>>11856223as others have said, the ability to choose such a number is a secondary property of the function being continuous.
It is a big result relating to the notion of continuous functions being bounded on any compact set. The compactness is really important here (set closed and bounded)
1/x is continuous on (0, inf) because from the definition of the continuity (lim of a function as x -> a is f(a)) and the fact that the interval is open (no matter how close to 0, we will find that that lim of 1/x as x-> a is 1/a, because 0 is not included in (0, inf)).
and for the pic related: you need to go back to the chapter on real numbers and least upper bounds if you find this confusing. f on [0,1] is x^2 and suddenly jumps to 0 at 1. so its not continuous at 1, limit at 1 is not f(1) because f(1) is 0, and the limit is 1. As for the second notion that there is no f(y) that bounds every f(x) on [0,1], it follows from the properties of real numbers that you can choose real number z as close as you like to 1, that have f(z)= z^2, always.

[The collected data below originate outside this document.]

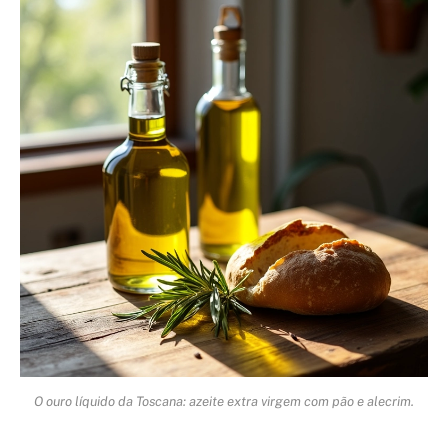
O ouro líquido da Toscana: azeite extra virgem com pão e alecrim.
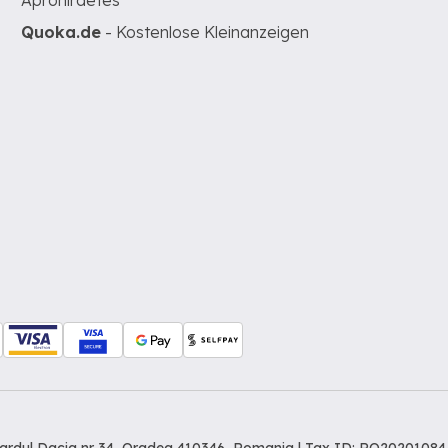
Apróhirdetés
Quoka.de
- Kostenlose Kleinanzeigen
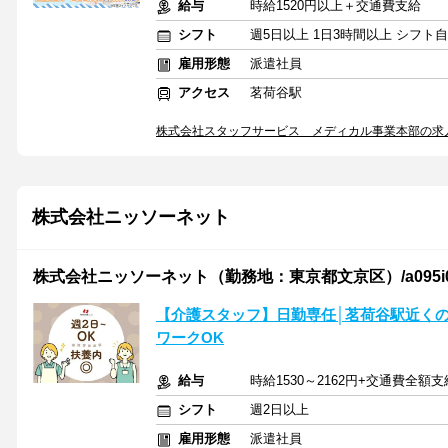
給与
時給1520円以上＋交通費支給
シフト
週5日以上 1日3時間以上 シフト
雇用形態
派遣社員
アクセス
茗荷谷駅
株式会社スタッフサービス メディカル事業本部の求
株式会社ニッソーネット
株式会社ニッソーネット（勤務地：東京都文京区）/a095i000
【介護スタッフ】日勤専任│茗荷谷駅近く
ワークOK
給与
時給1530～2162円+交通費全額支
シフト
週2日以上
雇用形態
派遣社員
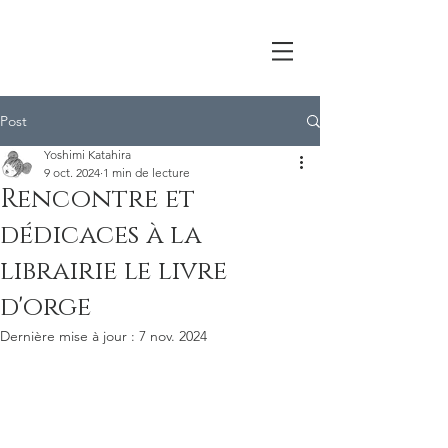
Post
Yoshimi Katahira
9 oct. 2024
1 min de lecture
Rencontre et
dédicaces à la
librairie le livre
d'orge
Dernière mise à jour :
7 nov. 2024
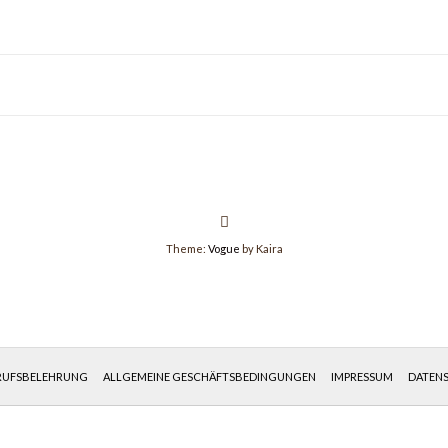
Theme:
Vogue
by Kaira
RUFSBELEHRUNG
ALLGEMEINE GESCHÄFTSBEDINGUNGEN
IMPRESSUM
DATEN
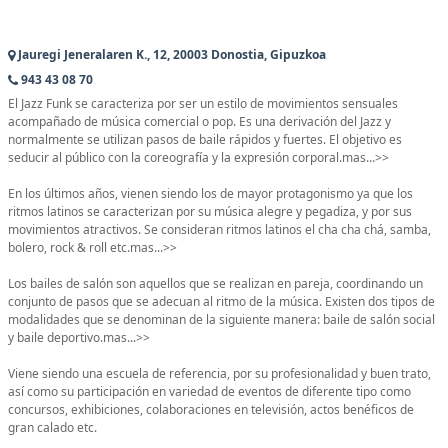
Jauregi Jeneralaren K., 12, 20003 Donostia, Gipuzkoa
943 43 08 70
El Jazz Funk se caracteriza por ser un estilo de movimientos sensuales
acompañado de música comercial o pop. Es una derivación del Jazz y
normalmente se utilizan pasos de baile rápidos y fuertes. El objetivo es
seducir al público con la coreografía y la expresión corporal.mas...>>
En los últimos años, vienen siendo los de mayor protagonismo ya que los
ritmos latinos se caracterizan por su música alegre y pegadiza, y por sus
movimientos atractivos. Se consideran ritmos latinos el cha cha chá, samba,
bolero, rock & roll etc.mas...>>
Los bailes de salón son aquellos que se realizan en pareja, coordinando un
conjunto de pasos que se adecuan al ritmo de la música. Existen dos tipos de
modalidades que se denominan de la siguiente manera: baile de salón social
y baile deportivo.mas...>>
Viene siendo una escuela de referencia, por su profesionalidad y buen trato,
así como su participación en variedad de eventos de diferente tipo como
concursos, exhibiciones, colaboraciones en televisión, actos benéficos de
gran calado etc.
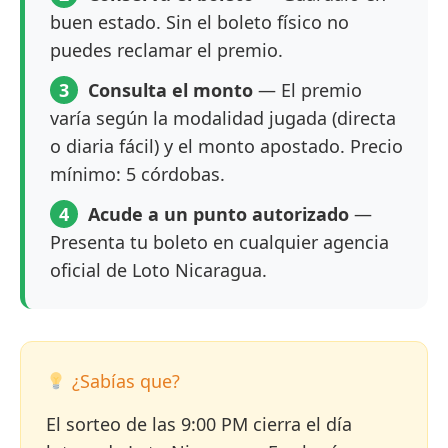
buen estado. Sin el boleto físico no
puedes reclamar el premio.
3
Consulta el monto
— El premio
varía según la modalidad jugada (directa
o diaria fácil) y el monto apostado. Precio
mínimo: 5 córdobas.
4
Acude a un punto autorizado
—
Presenta tu boleto en cualquier agencia
oficial de Loto Nicaragua.
¿Sabías que?
El sorteo de las 9:00 PM cierra el día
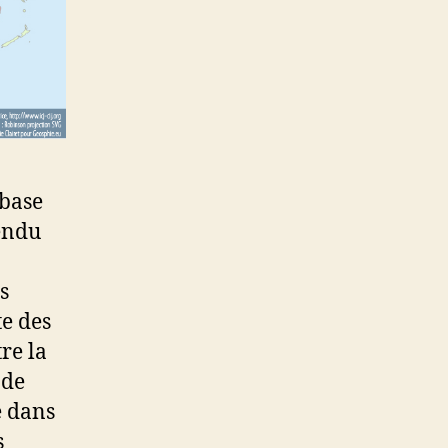
 base
rendu
s
te des
re la
 de
e dans
s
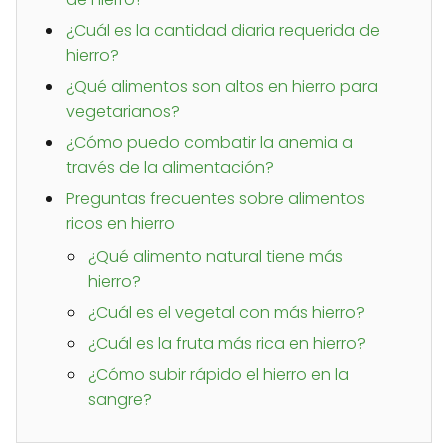
¿Cuál es la cantidad diaria requerida de
hierro?
¿Qué alimentos son altos en hierro para
vegetarianos?
¿Cómo puedo combatir la anemia a
través de la alimentación?
Preguntas frecuentes sobre alimentos
ricos en hierro
¿Qué alimento natural tiene más
hierro?
¿Cuál es el vegetal con más hierro?
¿Cuál es la fruta más rica en hierro?
¿Cómo subir rápido el hierro en la
sangre?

If f(1) was 1, then it would be continuous on [0,1] because the limit would be f(1), but f is 0 on 1 so you cannot choose f(1) as stated. You cannot choose something smaller than f(1) that would bound every f(x) in the interval, because f is increasing as x is increasing and from the properties of real numbers it follows that as soon as you choose some number close to 1 but smaller, you could find another one closer to 1, so f(another number) would be bigger that the bound you have found.